- 51°56′14″N 8°45′57″W﻿ / ﻿51.93722°N 8.76583°W
- Type: Bridge
- Location: Clonmoyle East/Kilcolman/Knockanenagark, County Cork, Ireland

History
- Built: c. 1800

Site notes
- Public access: Yes

= Luskin's Bridge =

Bridge in County Cork, Ireland

Luskin's Bridge is situated 3.8 km north-east of Coachford village, County Cork, Ireland, 3.6 km south-east of Aghabullogue village, and is depicted on both the 1841 and 1901 surveyed OS maps. It is located at the meeting point of Clonmoyle East townland (which lies within the civil parish and Catholic parish of Aghabullogue) with Kilcolman and Knockanenagark townlands (which both lie within the civil parish of Magourney and Catholic parish of Aghabullogue).

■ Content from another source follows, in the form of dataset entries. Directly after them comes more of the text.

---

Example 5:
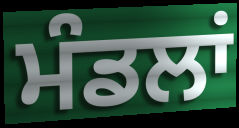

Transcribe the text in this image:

ਮੰਡਲਾਂ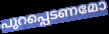
പുറപ്പെടണമോ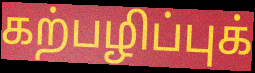
கற்பழிப்புக்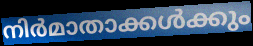
നിർമാതാക്കൾക്കുംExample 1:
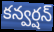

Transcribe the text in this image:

కన్వర్షన్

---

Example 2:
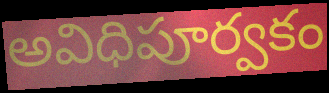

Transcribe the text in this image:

అవిధిపూర్వకం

In the Ordnance Survey name book (c. 1840), it is named 'Lurkan's Bridge', described as having three arches and on the road from Macroom to Mallow, with a man named Lurkan said to have previously lived in proximity to it.

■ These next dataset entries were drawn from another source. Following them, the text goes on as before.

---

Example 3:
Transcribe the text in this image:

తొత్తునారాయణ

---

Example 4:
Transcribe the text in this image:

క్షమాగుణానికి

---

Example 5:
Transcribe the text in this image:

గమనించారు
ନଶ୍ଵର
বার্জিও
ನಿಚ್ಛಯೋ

The National Inventory of Architectural Heritage describes it as a double-arched bridge, built c. 1800, and spanning the Dripsey River. A single-span feeder arch is located on the western side. It also has rubble stone v-cutwaters on its north and south elevations, and rubble stone parapet walls with concrete capping. An upstream weir and additional arch were likely built to accommodate a mill race feeding Clonmoyle Mill to the south. The weir and mill race are both depicted on the 1901 surveyed OS Map.

Many surviving bridges in mid-Cork are originally constructed of stone, arched in shape, and late eighteenth or early nineteenth century in date.